** Opening SUPPLIED INFORMATION block **

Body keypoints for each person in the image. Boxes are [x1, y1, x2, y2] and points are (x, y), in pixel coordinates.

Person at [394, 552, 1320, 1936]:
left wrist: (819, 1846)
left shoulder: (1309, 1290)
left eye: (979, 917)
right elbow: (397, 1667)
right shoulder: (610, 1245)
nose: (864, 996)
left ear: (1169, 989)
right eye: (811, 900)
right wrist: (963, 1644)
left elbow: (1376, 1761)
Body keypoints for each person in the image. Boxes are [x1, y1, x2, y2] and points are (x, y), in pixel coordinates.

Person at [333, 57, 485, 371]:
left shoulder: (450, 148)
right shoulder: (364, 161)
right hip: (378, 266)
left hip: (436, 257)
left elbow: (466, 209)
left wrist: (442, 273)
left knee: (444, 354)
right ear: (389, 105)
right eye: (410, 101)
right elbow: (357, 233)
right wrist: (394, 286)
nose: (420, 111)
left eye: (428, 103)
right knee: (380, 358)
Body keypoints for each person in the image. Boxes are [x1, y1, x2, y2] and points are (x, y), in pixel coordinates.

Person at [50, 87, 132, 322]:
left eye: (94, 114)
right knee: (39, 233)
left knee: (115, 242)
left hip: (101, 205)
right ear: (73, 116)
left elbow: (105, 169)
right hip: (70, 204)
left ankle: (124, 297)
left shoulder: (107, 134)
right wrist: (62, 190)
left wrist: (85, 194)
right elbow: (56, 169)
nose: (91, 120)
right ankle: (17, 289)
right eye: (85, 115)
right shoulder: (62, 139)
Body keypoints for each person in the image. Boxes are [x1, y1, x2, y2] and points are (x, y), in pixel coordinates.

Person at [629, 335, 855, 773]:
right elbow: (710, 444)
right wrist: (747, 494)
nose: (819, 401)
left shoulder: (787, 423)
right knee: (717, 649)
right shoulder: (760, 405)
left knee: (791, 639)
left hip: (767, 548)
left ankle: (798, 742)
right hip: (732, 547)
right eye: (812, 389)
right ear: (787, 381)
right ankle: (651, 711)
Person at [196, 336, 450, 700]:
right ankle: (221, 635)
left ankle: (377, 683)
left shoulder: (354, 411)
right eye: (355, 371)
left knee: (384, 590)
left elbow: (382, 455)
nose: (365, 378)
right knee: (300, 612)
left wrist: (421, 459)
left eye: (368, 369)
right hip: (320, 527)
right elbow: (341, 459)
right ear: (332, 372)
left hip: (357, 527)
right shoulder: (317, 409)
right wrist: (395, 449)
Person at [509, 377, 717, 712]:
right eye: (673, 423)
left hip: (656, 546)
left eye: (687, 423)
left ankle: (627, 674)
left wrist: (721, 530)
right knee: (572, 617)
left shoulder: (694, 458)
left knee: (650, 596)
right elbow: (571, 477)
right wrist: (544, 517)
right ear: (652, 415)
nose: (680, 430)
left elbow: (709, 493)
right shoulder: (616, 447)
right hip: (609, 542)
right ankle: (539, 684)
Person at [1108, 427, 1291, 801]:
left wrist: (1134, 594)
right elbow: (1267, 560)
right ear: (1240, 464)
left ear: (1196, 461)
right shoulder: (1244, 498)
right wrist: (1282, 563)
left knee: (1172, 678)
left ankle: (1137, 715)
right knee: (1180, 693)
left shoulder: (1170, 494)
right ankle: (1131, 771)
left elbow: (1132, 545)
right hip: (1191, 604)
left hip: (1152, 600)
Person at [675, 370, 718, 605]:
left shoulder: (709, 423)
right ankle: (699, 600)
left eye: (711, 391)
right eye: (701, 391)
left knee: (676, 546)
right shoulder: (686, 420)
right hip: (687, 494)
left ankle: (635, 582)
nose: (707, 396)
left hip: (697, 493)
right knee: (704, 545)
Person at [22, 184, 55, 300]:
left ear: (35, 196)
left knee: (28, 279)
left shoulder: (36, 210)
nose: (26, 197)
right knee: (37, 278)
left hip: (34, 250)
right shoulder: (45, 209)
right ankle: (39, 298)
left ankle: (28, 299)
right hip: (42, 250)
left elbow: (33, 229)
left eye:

** Closing SUPPLIED INFORMATION block **

**TO DO:**
All lines of the data above must be returned exactly.

**SOLUTION FOR THIS PROBLEM:**
Body keypoints for each person in the image. Boxes are [x1, y1, x2, y2] and points are (x, y), in pixel coordinates.

Person at [394, 552, 1320, 1936]:
left wrist: (819, 1846)
left shoulder: (1309, 1290)
left eye: (979, 917)
right elbow: (397, 1667)
right shoulder: (610, 1245)
nose: (864, 996)
left ear: (1169, 989)
right eye: (811, 900)
right wrist: (963, 1644)
left elbow: (1376, 1761)
Body keypoints for each person in the image. Boxes are [x1, y1, x2, y2] and points are (x, y), in pixel coordinates.

Person at [333, 57, 485, 371]:
left shoulder: (450, 148)
right shoulder: (364, 161)
right hip: (378, 266)
left hip: (436, 257)
left elbow: (466, 209)
left wrist: (442, 273)
left knee: (444, 354)
right ear: (389, 105)
right eye: (410, 101)
right elbow: (357, 233)
right wrist: (394, 286)
nose: (420, 111)
left eye: (428, 103)
right knee: (380, 358)
Body keypoints for each person in the image. Boxes are [x1, y1, x2, y2] and points are (x, y), in pixel coordinates.

Person at [50, 87, 132, 322]:
left eye: (94, 114)
right knee: (39, 233)
left knee: (115, 242)
left hip: (101, 205)
right ear: (73, 116)
left elbow: (105, 169)
right hip: (70, 204)
left ankle: (124, 297)
left shoulder: (107, 134)
right wrist: (62, 190)
left wrist: (85, 194)
right elbow: (56, 169)
nose: (91, 120)
right ankle: (17, 289)
right eye: (85, 115)
right shoulder: (62, 139)
Body keypoints for each person in the image. Boxes are [x1, y1, x2, y2] and points are (x, y), in pixel coordinates.

Person at [629, 335, 855, 773]:
right elbow: (710, 444)
right wrist: (747, 494)
nose: (819, 401)
left shoulder: (787, 423)
right knee: (717, 649)
right shoulder: (760, 405)
left knee: (791, 639)
left hip: (767, 548)
left ankle: (798, 742)
right hip: (732, 547)
right eye: (812, 389)
right ear: (787, 381)
right ankle: (651, 711)
Person at [196, 336, 450, 700]:
right ankle: (221, 635)
left ankle: (377, 683)
left shoulder: (354, 411)
right eye: (355, 371)
left knee: (384, 590)
left elbow: (382, 455)
nose: (365, 378)
right knee: (300, 612)
left wrist: (421, 459)
left eye: (368, 369)
right hip: (320, 527)
right elbow: (341, 459)
right ear: (332, 372)
left hip: (357, 527)
right shoulder: (317, 409)
right wrist: (395, 449)
Person at [509, 377, 717, 712]:
right eye: (673, 423)
left hip: (656, 546)
left eye: (687, 423)
left ankle: (627, 674)
left wrist: (721, 530)
right knee: (572, 617)
left shoulder: (694, 458)
left knee: (650, 596)
right elbow: (571, 477)
right wrist: (544, 517)
right ear: (652, 415)
nose: (680, 430)
left elbow: (709, 493)
right shoulder: (616, 447)
right hip: (609, 542)
right ankle: (539, 684)
Person at [1108, 427, 1291, 801]:
left wrist: (1134, 594)
right elbow: (1267, 560)
right ear: (1240, 464)
left ear: (1196, 461)
right shoulder: (1244, 498)
right wrist: (1282, 563)
left knee: (1172, 678)
left ankle: (1137, 715)
right knee: (1180, 693)
left shoulder: (1170, 494)
right ankle: (1131, 771)
left elbow: (1132, 545)
right hip: (1191, 604)
left hip: (1152, 600)
Person at [675, 370, 718, 605]:
left shoulder: (709, 423)
right ankle: (699, 600)
left eye: (711, 391)
right eye: (701, 391)
left knee: (676, 546)
right shoulder: (686, 420)
right hip: (687, 494)
left ankle: (635, 582)
nose: (707, 396)
left hip: (697, 493)
right knee: (704, 545)
Person at [22, 184, 55, 300]:
left ear: (35, 196)
left knee: (28, 279)
left shoulder: (36, 210)
nose: (26, 197)
right knee: (37, 278)
left hip: (34, 250)
right shoulder: (45, 209)
right ankle: (39, 298)
left ankle: (28, 299)
right hip: (42, 250)
left elbow: (33, 229)
left eye:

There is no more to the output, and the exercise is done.